We reject plaintiff’s argument, made for the first time on appeal, that the leases were not completed contracts because not signed by Hoogland as agent for Murphy. By failing to raise this issue below, plaintiff has not preserved it (see, CPLR 5501 [a] [3]; 7 Weinstein-Korn-Miller, NY Civ Prac ¶ 5501.11). We note that the place where Hoogland signed is one of two lines next to each other with “X” marks in front of them; plaintiff signed on the other. There is nothing to suggest that one of these two lines is for a principal’s signature and one for a witness’. Murphy and plaintiff both testified that the leases had been executed by Hoogland, and all parties throughout the proceedings have treated the instruments as properly signed.
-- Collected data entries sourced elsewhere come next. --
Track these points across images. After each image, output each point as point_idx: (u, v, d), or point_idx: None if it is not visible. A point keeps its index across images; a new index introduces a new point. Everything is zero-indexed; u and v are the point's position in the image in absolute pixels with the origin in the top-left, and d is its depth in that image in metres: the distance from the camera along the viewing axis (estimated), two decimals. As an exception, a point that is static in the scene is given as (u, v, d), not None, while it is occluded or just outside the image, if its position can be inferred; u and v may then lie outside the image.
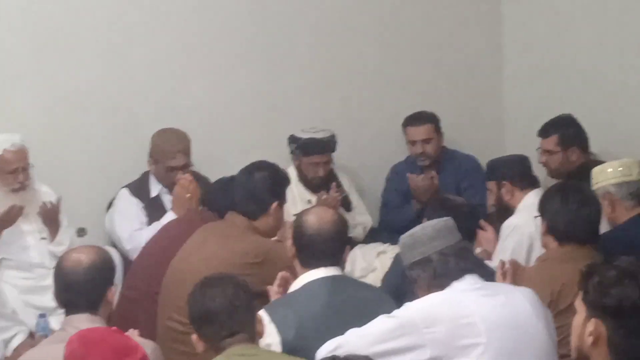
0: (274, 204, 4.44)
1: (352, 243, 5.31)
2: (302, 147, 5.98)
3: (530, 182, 5.27)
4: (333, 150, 6.05)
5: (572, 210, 4.10)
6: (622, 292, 2.59)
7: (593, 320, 2.62)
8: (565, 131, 5.76)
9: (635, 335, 2.57)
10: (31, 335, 4.95)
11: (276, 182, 4.53)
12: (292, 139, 6.03)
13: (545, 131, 5.81)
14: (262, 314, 3.45)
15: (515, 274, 4.06)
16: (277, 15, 6.27)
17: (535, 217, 4.36)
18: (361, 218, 6.21)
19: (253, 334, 3.24)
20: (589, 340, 2.62)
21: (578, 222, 4.10)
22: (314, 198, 5.93)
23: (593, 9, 6.29)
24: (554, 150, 5.74)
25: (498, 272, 4.07)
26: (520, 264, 4.28)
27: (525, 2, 6.76)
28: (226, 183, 4.85)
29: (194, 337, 3.25)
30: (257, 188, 4.44)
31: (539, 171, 5.61)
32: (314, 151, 5.98)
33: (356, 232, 6.02)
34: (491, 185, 5.40)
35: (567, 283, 3.84)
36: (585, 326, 2.64)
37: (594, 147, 5.81)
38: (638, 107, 6.03)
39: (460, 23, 6.83)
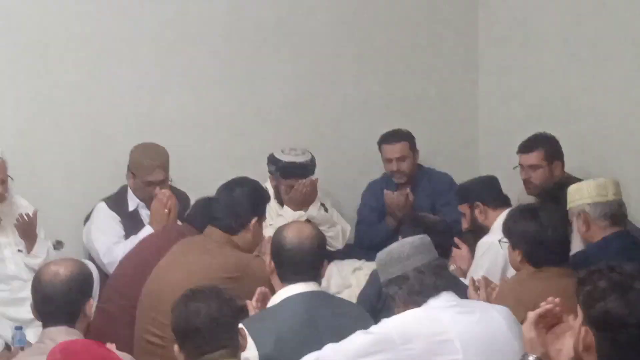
0: (254, 220, 4.45)
1: (329, 257, 5.32)
2: (282, 170, 5.89)
3: (502, 202, 5.28)
4: (312, 173, 5.96)
5: (548, 236, 4.07)
6: (606, 307, 2.57)
7: (585, 328, 2.62)
8: (550, 146, 5.80)
9: (621, 347, 2.57)
10: (7, 347, 4.92)
11: (256, 198, 4.55)
12: (272, 160, 5.94)
13: (528, 147, 5.82)
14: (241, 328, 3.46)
15: (487, 289, 4.09)
16: (254, 33, 6.29)
17: (500, 240, 4.36)
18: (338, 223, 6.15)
19: (235, 349, 3.23)
20: (581, 346, 2.63)
21: (554, 246, 4.08)
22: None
23: (567, 31, 6.34)
24: (540, 164, 5.76)
25: (470, 289, 4.10)
26: (490, 281, 4.30)
27: (501, 23, 6.81)
28: (207, 202, 4.85)
29: (176, 348, 3.24)
30: (238, 203, 4.45)
31: (510, 190, 5.63)
32: (293, 174, 5.88)
33: (334, 235, 5.98)
34: (464, 208, 5.37)
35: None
36: (580, 331, 2.64)
37: (568, 167, 5.85)
38: (611, 127, 6.07)
39: (437, 42, 6.87)
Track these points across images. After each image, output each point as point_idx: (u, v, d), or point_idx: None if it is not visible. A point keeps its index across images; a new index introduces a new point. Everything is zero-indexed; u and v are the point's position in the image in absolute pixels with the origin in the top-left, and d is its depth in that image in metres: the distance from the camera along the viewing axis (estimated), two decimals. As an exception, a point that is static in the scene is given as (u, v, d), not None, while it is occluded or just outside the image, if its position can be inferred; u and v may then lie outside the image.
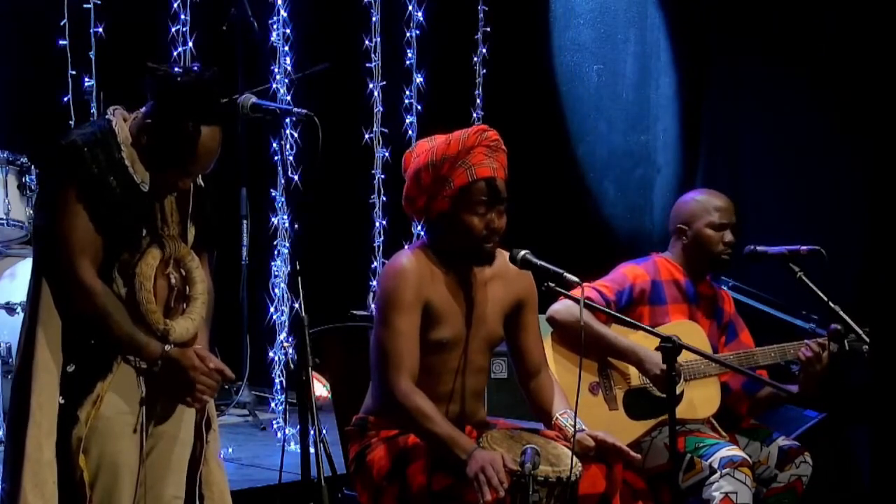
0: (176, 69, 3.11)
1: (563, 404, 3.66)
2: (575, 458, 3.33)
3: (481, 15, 6.40)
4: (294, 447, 5.00)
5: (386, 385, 3.47)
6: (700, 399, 4.19)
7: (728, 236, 4.28)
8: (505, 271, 3.65)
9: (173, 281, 3.24)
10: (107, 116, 3.18)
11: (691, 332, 4.15)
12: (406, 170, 3.62)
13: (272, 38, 5.64)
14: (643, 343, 4.14)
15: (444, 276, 3.58)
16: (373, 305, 5.72)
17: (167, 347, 3.16)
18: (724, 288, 4.81)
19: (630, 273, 4.27)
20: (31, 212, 5.27)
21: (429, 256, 3.58)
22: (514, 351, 3.76)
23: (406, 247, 3.70)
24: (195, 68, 3.13)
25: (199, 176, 3.29)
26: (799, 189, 5.76)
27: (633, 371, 4.20)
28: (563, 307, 4.14)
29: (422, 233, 5.56)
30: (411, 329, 3.48)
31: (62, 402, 3.11)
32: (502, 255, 3.62)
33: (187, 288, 3.26)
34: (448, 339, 3.57)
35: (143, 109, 3.18)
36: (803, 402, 4.58)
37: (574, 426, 3.48)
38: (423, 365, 3.51)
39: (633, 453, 3.54)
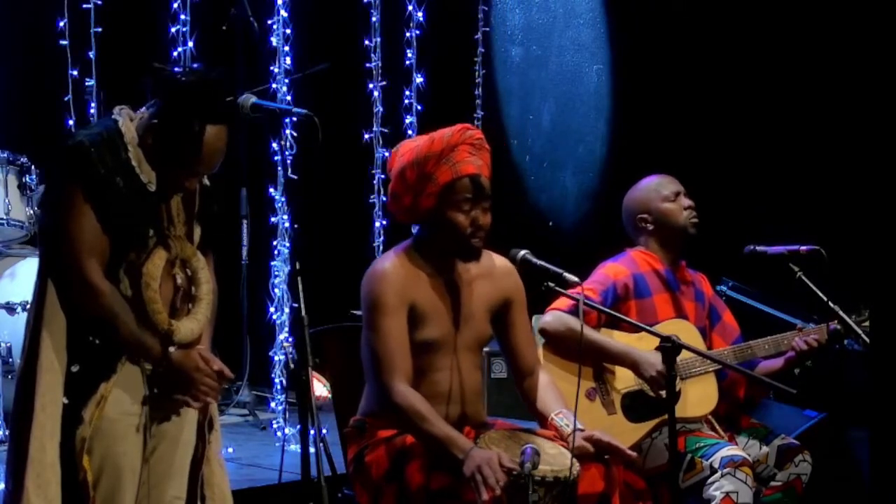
0: (181, 69, 3.11)
1: (560, 404, 3.66)
2: (573, 458, 3.34)
3: (481, 15, 6.40)
4: (294, 447, 5.01)
5: (381, 388, 3.48)
6: (697, 396, 4.18)
7: (686, 201, 4.28)
8: (490, 270, 3.66)
9: (179, 281, 3.23)
10: (113, 116, 3.17)
11: (683, 331, 4.13)
12: (391, 169, 3.63)
13: (272, 38, 5.65)
14: (636, 345, 4.14)
15: (428, 276, 3.58)
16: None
17: (171, 349, 3.15)
18: (728, 286, 4.80)
19: (610, 271, 4.25)
20: (32, 212, 5.27)
21: (411, 258, 3.59)
22: (507, 351, 3.77)
23: (391, 251, 3.69)
24: (201, 68, 3.13)
25: (205, 176, 3.28)
26: (799, 189, 5.76)
27: (627, 374, 4.18)
28: (552, 318, 4.12)
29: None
30: (399, 331, 3.49)
31: (66, 402, 3.10)
32: (487, 255, 3.63)
33: (193, 288, 3.26)
34: (436, 339, 3.57)
35: (146, 109, 3.17)
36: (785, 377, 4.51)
37: (571, 425, 3.49)
38: (414, 366, 3.51)
39: (629, 452, 3.55)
Accordingly, the order should be modified to provide that judgment be entered declaring that the leases are valid. It is undisputed that as of the time she commenced this action, December 15, 1981, plaintiff denied drilling access to defendant National and the assignee of its operating rights. One year and HVz months later, on November 30, 1983, the leases expired. Trial Term found defendant’s argument for extension of the terms of the leases for the amount of time that plaintiff refused access prior to expiration of the leases to be “persuasive and meritorious” but concluded that, because defendant had not raised the issue in its answer, it could only be resolved through further litigation. In the exercise of our discretion, we conclude that such equitable relief should be granted (see, CPLR 3017 [a]; *1293 Weinstein-Korn-Miller, NY Civ Prac ¶¶ 3001.18, 3017.08 [1984]). Accordingly, the declaration should provide that the terms of the leases be extended by 1 year and IIV2 months, commencing with the date of the order herein.
Callahan, Denman, Boomer and O’Donnell, JJ., concur.
Order unanimously modified, on the law, and as modified, affirmed, without costs, in accordance with the opinion by Hancock. Jr.. J. P.